(EXERCISE PROMPT): Repeat verbatim the lines in the records between the line containing "## Prerequisite" and the line containing "## References", inclusive.

__________

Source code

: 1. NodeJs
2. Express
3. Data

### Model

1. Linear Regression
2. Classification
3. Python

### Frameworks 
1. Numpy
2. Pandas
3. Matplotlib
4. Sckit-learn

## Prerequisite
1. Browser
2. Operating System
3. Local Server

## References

__________

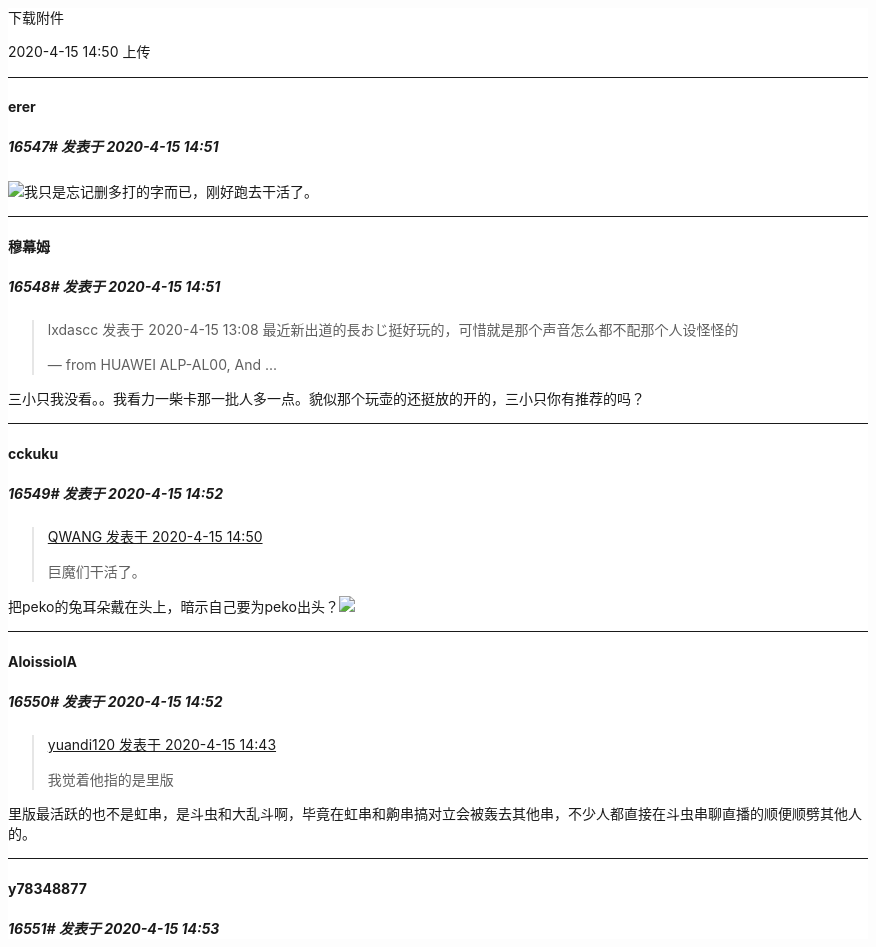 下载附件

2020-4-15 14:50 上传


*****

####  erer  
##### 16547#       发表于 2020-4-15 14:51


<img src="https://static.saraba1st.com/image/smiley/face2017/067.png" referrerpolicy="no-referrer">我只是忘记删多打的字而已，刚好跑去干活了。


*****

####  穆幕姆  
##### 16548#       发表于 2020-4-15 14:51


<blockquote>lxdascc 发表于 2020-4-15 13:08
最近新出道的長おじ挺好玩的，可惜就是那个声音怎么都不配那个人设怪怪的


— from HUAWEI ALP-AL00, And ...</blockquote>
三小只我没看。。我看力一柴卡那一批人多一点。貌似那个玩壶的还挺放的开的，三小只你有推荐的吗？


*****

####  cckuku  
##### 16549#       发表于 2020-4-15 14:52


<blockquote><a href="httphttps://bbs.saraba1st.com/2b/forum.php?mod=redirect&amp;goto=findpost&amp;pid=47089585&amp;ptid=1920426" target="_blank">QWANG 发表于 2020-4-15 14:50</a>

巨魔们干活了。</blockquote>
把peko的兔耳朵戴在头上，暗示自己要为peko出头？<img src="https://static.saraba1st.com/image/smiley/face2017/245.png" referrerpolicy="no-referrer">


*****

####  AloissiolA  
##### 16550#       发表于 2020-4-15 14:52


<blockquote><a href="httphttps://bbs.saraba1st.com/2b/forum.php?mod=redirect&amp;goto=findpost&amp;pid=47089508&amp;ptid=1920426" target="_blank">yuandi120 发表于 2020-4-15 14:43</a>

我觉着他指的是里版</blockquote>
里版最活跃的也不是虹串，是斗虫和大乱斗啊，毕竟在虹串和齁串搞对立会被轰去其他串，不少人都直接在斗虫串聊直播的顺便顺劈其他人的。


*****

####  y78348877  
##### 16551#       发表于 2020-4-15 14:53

__________

(EXERCISE SOLUTION):
## Prerequisite
1. Browser
2. Operating System
3. Local Server

## References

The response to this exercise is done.